«La juventud es el único vicio que se pierde con la edad», decía alguien. En realidad, también es verdad lo contrario: la juventud es lo único que permanece, incluso con el paso de los años. Se pierde el pelo, aumentan las arrugas, crece, quizás, la madurez del juicio junto con los achaques físicos, pero en una cosa no dejamos de ser nosotros mismos: el corazón permanece joven toda la vida. Puedes estar impedido en la cama, sin poder moverte, sin poder decir nada… Pero los ojos hablan de un corazón vivo, que bombea y que desea lo que deseaba cuando era pequeño, cuando era joven. Y, ¿qué desea? Ante todo, ser amado, ser querido. Movido por esta certeza, aún es curioso, deseoso de conocer el sentido último de la realidad. En este sentido, uno es siempre joven si mantiene abierto este deseo, si no lo censura, si no lo sofoca. En esto consiste, quizás, la invitación de Jesús a Nicodemo a renacer cuando uno es viejo, a volverse como niños.
Si el niño es el clásico ejemplo de este deseo, de esta apertura positiva a la realidad, en los jóvenes este deseo se concreta en coraje, creatividad, ganas de construir, necesidad de algo grande, de aventuras.
De este modo, terminamos por hacernos imágenes de nuestro futuro que pueden ser más o menos irrealistas: ser astronauta, modelo, cantante de trap… Se intenta dar concreción a un sentimiento vago de la propia realización. Inevitablemente, se tiende a reducir este deseo, a dar una respuesta pobre a una gran pregunta. Estas imágenes terminan desilusionando: incluso cuando uno consigue realizar su propio sueño, termina descubriendo que no basta para garantizar su felicidad.
Entre los aniversarios que se han celebrado este 2019 (la caída del muro de Berlín, la muerte de Leonardo da Vinci, la llegada del hombre a la Luna, la matanza de Tiananmen), se conmemoran los 200 años del poema de Giacomo Leopardi, El Infinito. Estos versos describen admirablemente que la belleza de la realidad suscita en cada uno de nosotros el deseo de lo eterno. Y es precisamente este eterno, este infinito, lo que querríamos poder encontrar en la vida de cada día. Quizás, por esto nos fascina Internet: se presenta como una infinita posibilidad de buscar, de encontrar, de ver, de conocer. Tenemos la impresión de tener un infinito a nuestra disposición. Sin embargo, también este conocimiento es ilusorio porque elimina aspectos de la realidad demasiado importantes: el contacto físico, el gusto, el olfato, la presencia concreta del otro, de la naturaleza, de todo aquello que, de otro modo, verías y conocerías solo de forma virtual. Y no te basta. Nosotros queremos el infinito de verdad…
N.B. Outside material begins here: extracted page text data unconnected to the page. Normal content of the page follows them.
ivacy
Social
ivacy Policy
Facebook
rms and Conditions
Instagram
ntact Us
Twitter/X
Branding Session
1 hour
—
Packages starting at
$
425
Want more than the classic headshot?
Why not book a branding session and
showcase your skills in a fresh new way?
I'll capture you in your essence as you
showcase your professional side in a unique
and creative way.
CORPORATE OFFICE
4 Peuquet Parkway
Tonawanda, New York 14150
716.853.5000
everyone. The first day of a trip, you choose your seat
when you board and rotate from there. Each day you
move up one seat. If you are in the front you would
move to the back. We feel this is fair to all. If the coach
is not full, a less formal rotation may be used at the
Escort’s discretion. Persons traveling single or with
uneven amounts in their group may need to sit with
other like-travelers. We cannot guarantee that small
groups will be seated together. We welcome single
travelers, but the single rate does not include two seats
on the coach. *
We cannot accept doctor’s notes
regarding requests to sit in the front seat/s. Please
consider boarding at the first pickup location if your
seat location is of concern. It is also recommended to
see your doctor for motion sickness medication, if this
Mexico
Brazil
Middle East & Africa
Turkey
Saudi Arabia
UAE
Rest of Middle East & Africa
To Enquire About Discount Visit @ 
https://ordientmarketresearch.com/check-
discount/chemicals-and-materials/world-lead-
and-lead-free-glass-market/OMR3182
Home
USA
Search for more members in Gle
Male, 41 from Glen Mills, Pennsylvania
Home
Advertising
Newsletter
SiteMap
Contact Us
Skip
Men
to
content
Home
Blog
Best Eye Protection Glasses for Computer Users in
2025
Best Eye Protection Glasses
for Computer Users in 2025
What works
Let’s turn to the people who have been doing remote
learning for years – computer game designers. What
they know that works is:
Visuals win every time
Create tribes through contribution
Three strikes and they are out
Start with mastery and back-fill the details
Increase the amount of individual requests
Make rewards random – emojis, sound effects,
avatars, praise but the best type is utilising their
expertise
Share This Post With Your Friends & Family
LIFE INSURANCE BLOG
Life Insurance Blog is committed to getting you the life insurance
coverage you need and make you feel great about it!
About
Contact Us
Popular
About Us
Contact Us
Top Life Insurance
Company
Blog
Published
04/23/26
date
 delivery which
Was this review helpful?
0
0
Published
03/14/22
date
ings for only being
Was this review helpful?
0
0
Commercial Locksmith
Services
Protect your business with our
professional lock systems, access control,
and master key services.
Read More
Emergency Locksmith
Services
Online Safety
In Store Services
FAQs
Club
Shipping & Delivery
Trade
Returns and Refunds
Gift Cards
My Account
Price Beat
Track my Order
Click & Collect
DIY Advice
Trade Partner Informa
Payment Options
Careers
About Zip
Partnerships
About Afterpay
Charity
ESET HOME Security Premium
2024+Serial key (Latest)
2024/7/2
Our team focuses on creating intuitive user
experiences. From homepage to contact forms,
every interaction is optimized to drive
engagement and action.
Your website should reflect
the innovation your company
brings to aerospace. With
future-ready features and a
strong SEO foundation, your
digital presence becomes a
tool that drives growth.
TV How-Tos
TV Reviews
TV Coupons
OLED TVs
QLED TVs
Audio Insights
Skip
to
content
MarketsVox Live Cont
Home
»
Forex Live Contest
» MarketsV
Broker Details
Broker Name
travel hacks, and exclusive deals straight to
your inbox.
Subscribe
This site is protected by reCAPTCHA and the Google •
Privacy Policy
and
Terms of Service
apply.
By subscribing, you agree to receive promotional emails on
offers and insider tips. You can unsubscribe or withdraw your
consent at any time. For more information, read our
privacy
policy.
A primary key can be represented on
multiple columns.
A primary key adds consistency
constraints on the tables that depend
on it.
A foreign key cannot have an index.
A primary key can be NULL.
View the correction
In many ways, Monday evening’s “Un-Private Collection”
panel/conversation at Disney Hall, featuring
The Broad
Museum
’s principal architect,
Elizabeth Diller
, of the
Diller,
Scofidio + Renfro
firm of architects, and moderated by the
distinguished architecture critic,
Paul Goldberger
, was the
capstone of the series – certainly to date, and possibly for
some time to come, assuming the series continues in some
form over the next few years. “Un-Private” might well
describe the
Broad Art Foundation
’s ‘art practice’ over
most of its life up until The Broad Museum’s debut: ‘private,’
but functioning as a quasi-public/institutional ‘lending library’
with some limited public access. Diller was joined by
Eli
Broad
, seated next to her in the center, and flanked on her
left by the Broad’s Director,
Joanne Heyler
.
Pienso en nuestra amiga de Taiwan, Wu Yi Ru, cuando hace unos años al aceptar con pocas ganas la invitación a ella y a sus amigos de Paolo Desandrè, a pasear por la montaña durante una noche fría de finales de agosto, de repente, se encontró ante la noche estrellada más luminosa de su vida. Y allí, al amparo del infinito, intuyó por primera vez en su vida que todo lo que estaba mirando tenía que ver con un Creador y que ella misma formaba parte de aquella majestuosa obra que es la creación. Esta fue la semilla de su sucesiva conversión al cristianismo.
Entonces, ¿qué necesitan nuestros jóvenes? Necesitan lo mismo que nosotros: a uno que nos lleve a ver las estrellas, el cielo, alguien, que, nos haga percibir que estamos hechos para el infinito, y que podemos hacer experiencia de este infinito, aquí y ahora. ¿Qué pasa cuando esto no sucede, cuando vivimos sin que nadie nos eduque a usar nuestro deseo? Se corre el riesgo de volverse como el protagonista de Novecento, de Baricco, crecido en un mundo virtual, siendo un hijo sin padre, un genio sin maestro. Nos volveríamos hombres con miedo, incapaces de elegir, hombres que se paran en mitad de la subida y dan media vuelta. Si no tenemos la certeza de ser amados, si no somos educados en el hecho de que la realidad, a pesar del mal, es en última instancia positiva, acabaremos sin ganas de vivir, como una chica de 17 años que pide irse para siempre a pesar del bienestar de los padres y de la sociedad. Lo contrario de la juventud es el escepticismo, que lleva a la desesperación.
Nuestro corazón no deja de esperar a alguien que nos ayude a captar el Todo dentro del aspecto más ínfimo de la realidad, que nos lleve a creer que esta realidad es una puerta abierta hacia algo más grande todavía. Y esta espera no disminuye con la edad, es más, crece al acercarse hacia la palabra «fin», que es, en realidad, un nuevo inicio.
(En la foto, juegos durante una salida con algunos estudiantes de Santiago de Chile).